The review meeting was organised to assess the various programmes and interventions undertaken by the regional office of the GHS.
It afforded health managers opportunity to demonstrate their willingness to promote community involvement in health and hold themselves accountable to stakeholders.
Dr Ofosu said vaccination was not new in the country and explained that the COVID-19 vaccine was not different from other vaccines already in existence in the country and was not meant to wipe out Africans.
He said the government and health institutions would not do anything that would threatened the lives of the people and urged the public, therefore, to participate fully in the vaccination exercise.
“Let us remember that this is a great time in our work as health workers and I call upon all of you to accept the herculean task of sustaining the fight against the COVID-19 and supporting the vaccination campaign,” Dr Ofosu said.
According to Dr Ofosu, the World Health Organisation (WHO) stipulates that vaccines saved the lives of up to three million people every year, adding that there were vaccines available to protect against about 20 diseases, including diphtheria, tetanus, influenza and measles, among others.

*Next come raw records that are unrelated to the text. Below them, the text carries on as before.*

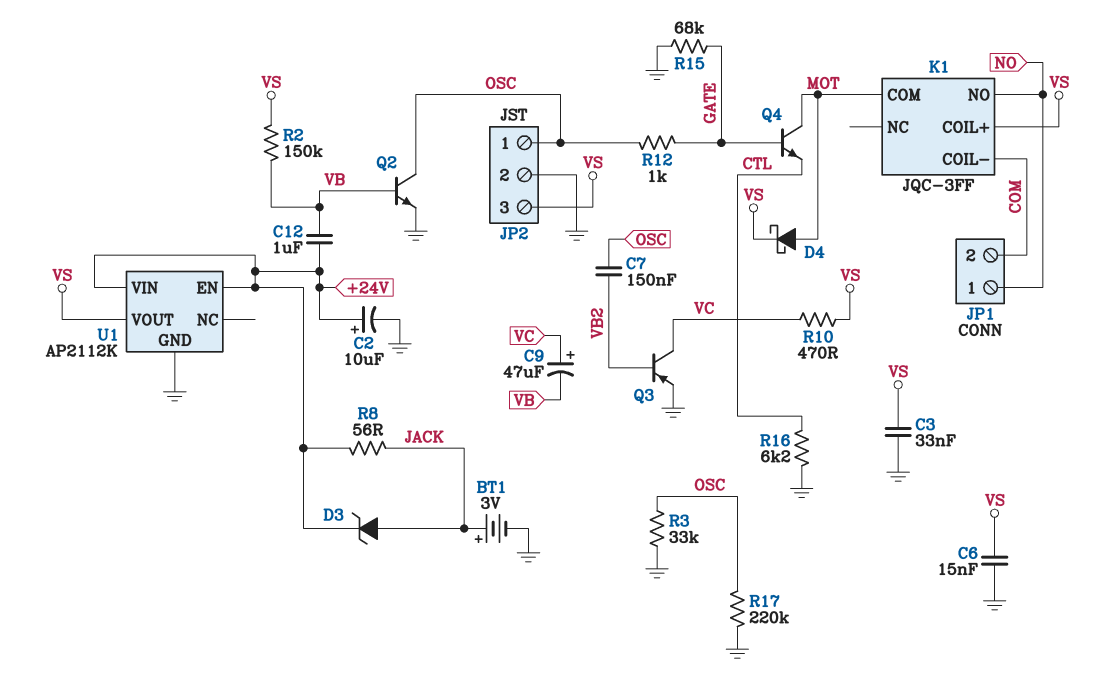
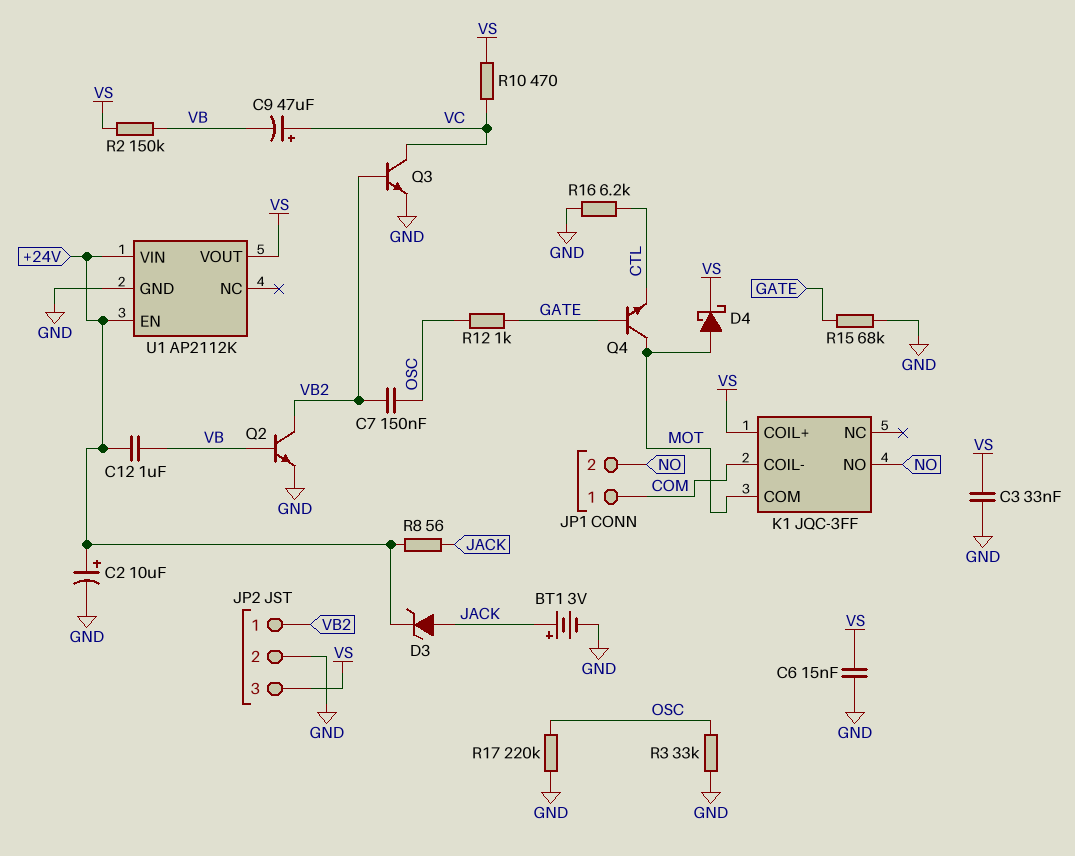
JP1 pin 1: NO -> COM
JP1 pin 2: COM -> NO
JP2 pin 1: OSC -> VB2
Q2: NPN (B VB, C OSC, E GND) -> NPN (B VB, C VB2, E GND)
Q3: PNP (B VB2, C VC, E GND) -> NPN (B VB2, C VC, E GND)

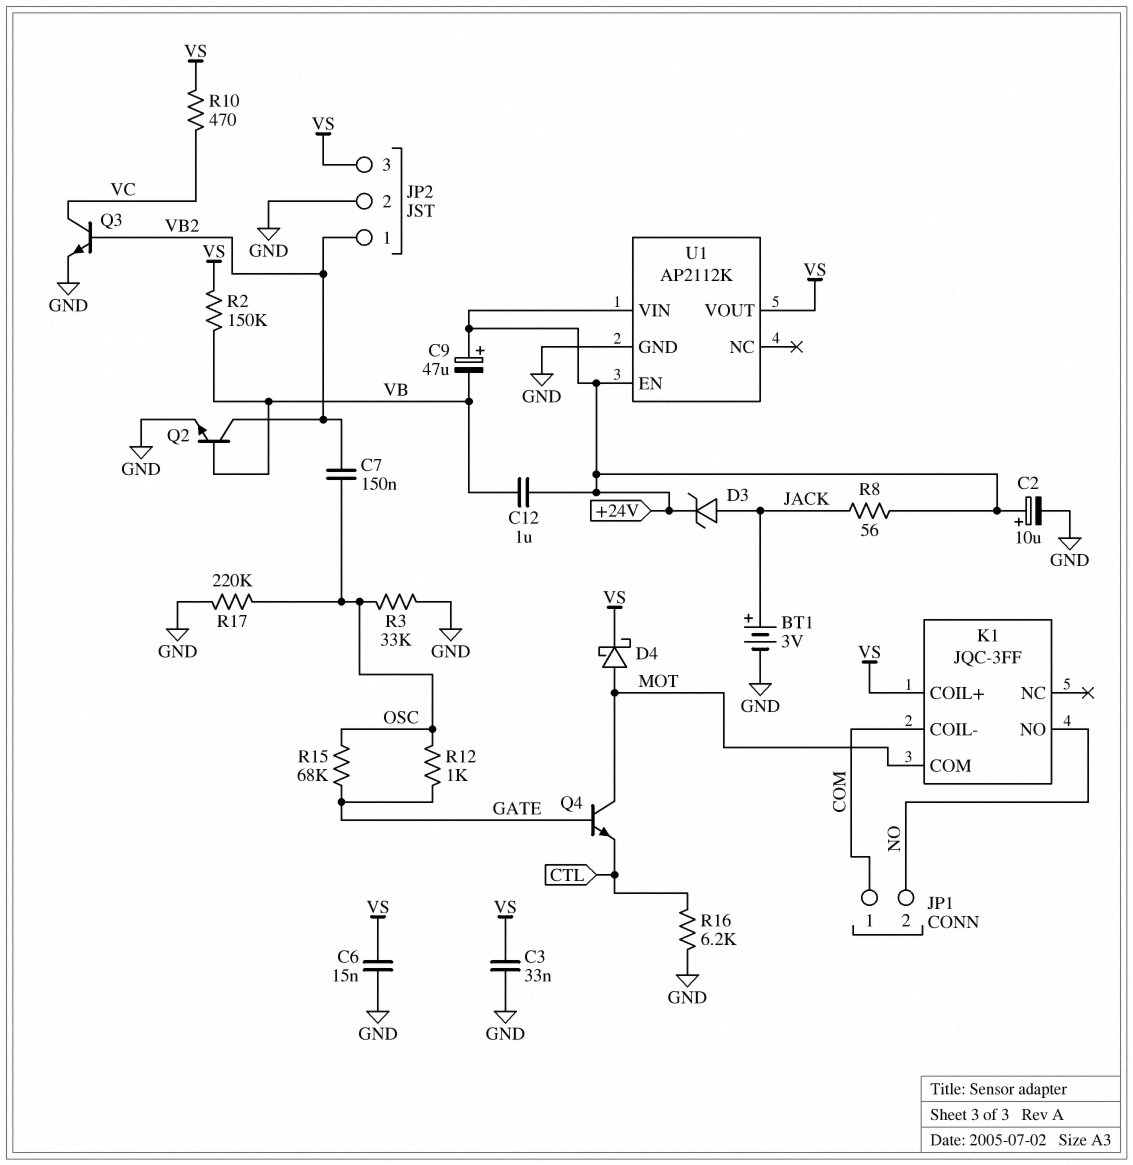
C9: 47uF (plus VC, minus VB) -> 47uF (plus +24V, minus VB)
R15: 68k (GATE, GND) -> 68k (GATE, OSC)

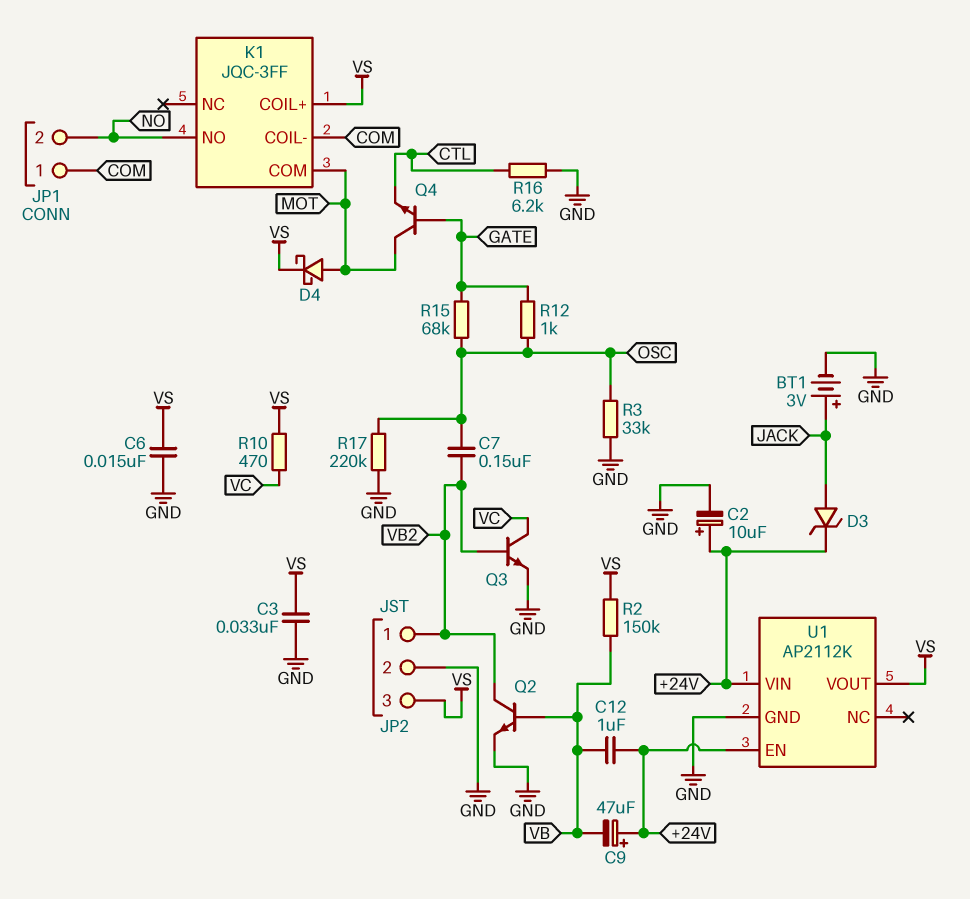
R8: 56 (+24V, JACK) -> none

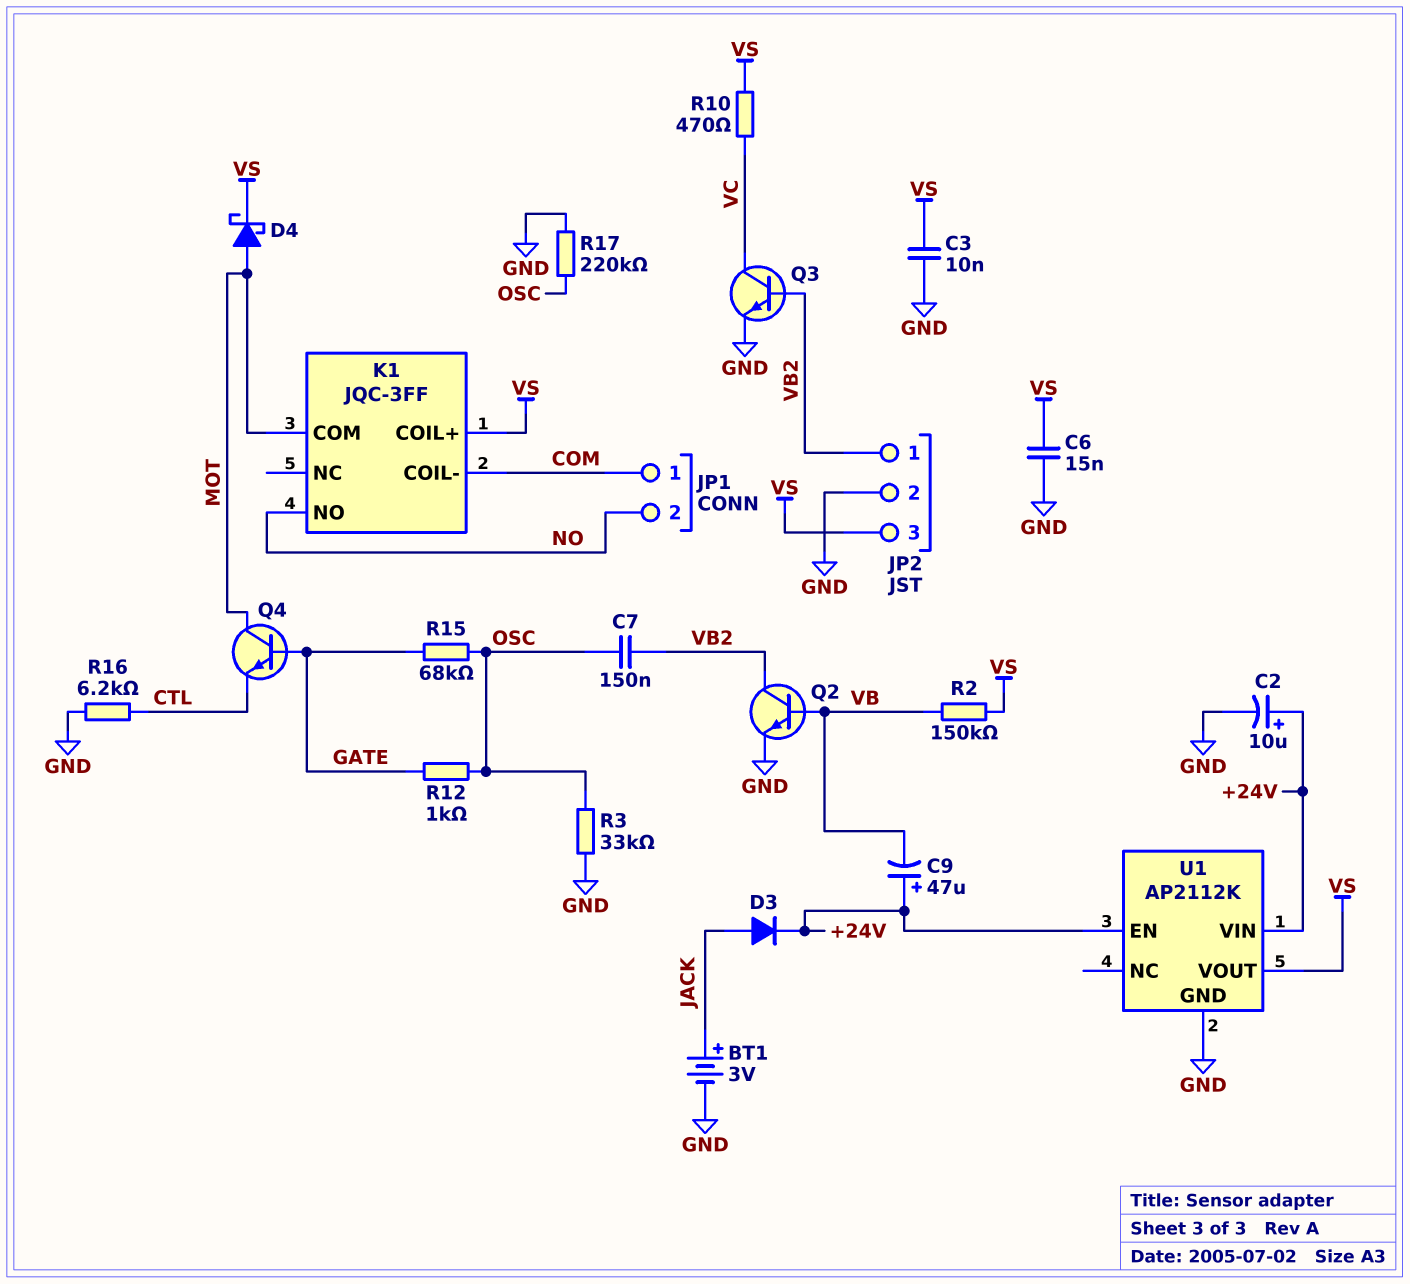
C3: 33nF (GND, VS) -> 10nF (GND, VS)
C12: 1uF (+24V, VB) -> none
D3: zener (A JACK, K +24V) -> diode (A JACK, K +24V)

Dr Ofosu urged health workers to also remember that there was an outbreak of Ebola in Guinea and that there was the need to strengthen laboratory diagnostics and testing, case management and treatment strategies, as well as issues on infection prevention and control, risk communication and sustained funding and logistics for disease outbreaks.
He said there was strong evidence that a research-informed health system with a research-aware workforce ultimately led to better health outcomes for patients.

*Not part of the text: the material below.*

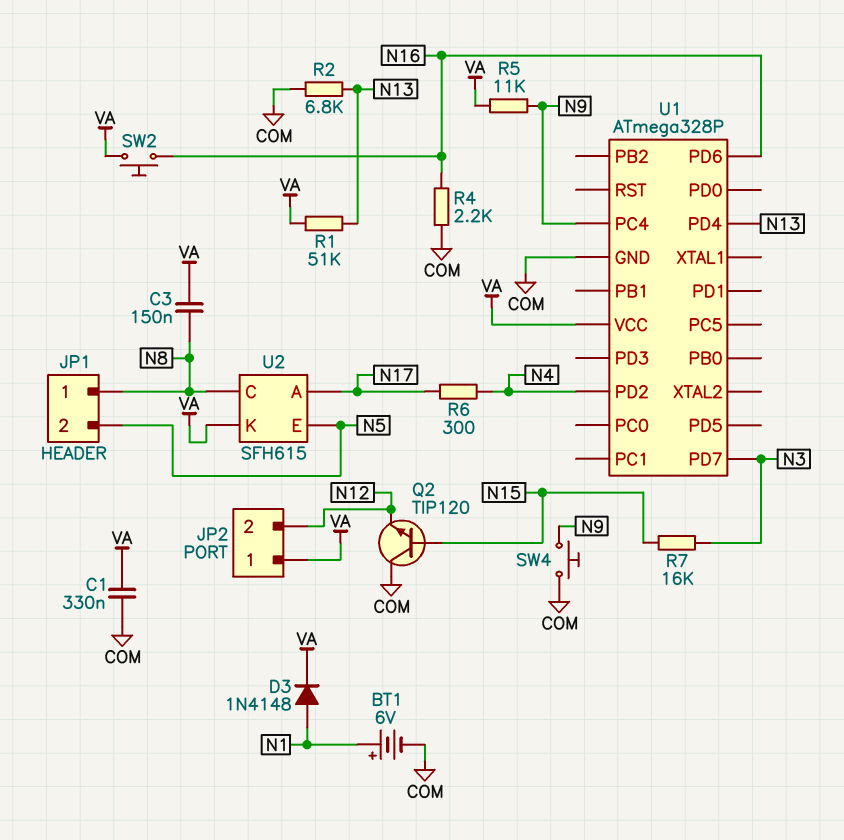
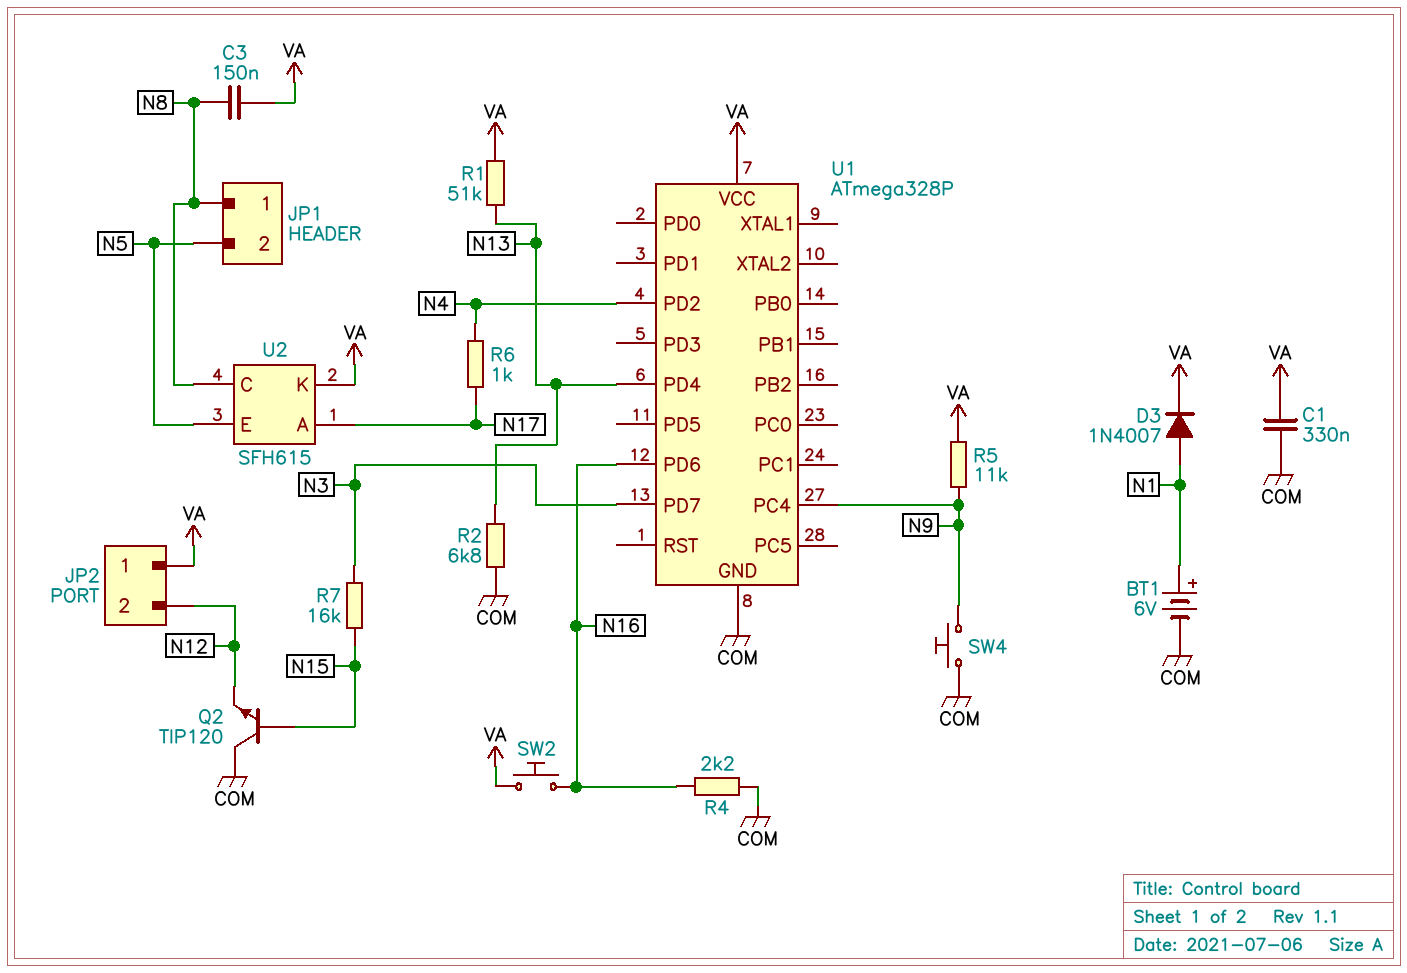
D3: diode 1N4148 (A N1, K VA) -> diode 1N4007 (A N1, K VA)
R6: 300 (N4, N17) -> 1k (N4, N17)

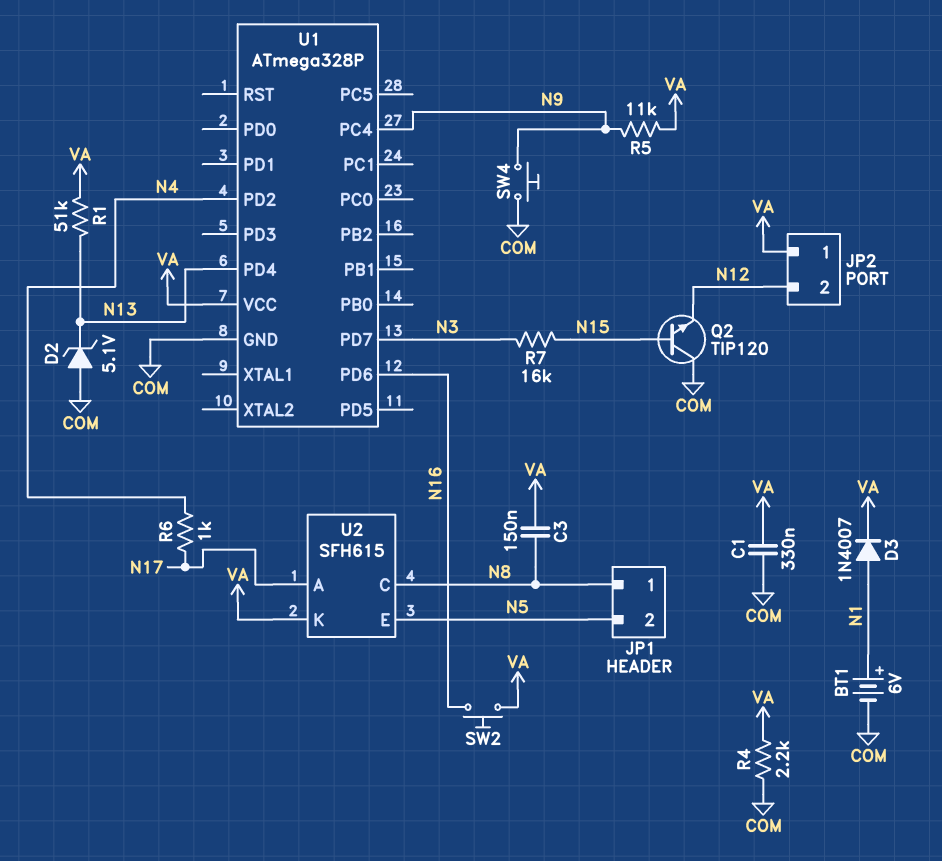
D2: none -> zener 5.1V (A COM, K N13)
R2: 6.8k (COM, N13) -> none
R4: 2.2k (COM, N16) -> 2.2k (COM, VA)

In a speech read for him, the immediate past Bono East Regional Minister, Mr Kofi Amoakohene, said it was unfortunate that there were various interpretations regarding the COVID-19 vaccine.
“Indeed, there are a lot of inaccuracies and controversial statements out there and we need to disabuse the minds of the people and assure them that the vaccine is a major complementary measure for breaking the COVID-19 transmission,” he stated.
He called for massive and sustained regional education campaigns on the vaccine to provide the right and relevant information to the people.
The Bono East Regional Director of Health, Dr Fred Adomako-Boateng, said as of last Sunday, the region had 1,191 confirmed positive cases of the COVID-19. He said 420 out of that number were health workers.
Meanwhile, he said 1,070 people had recovered from the disease and there were 19 deaths and 103 active cases.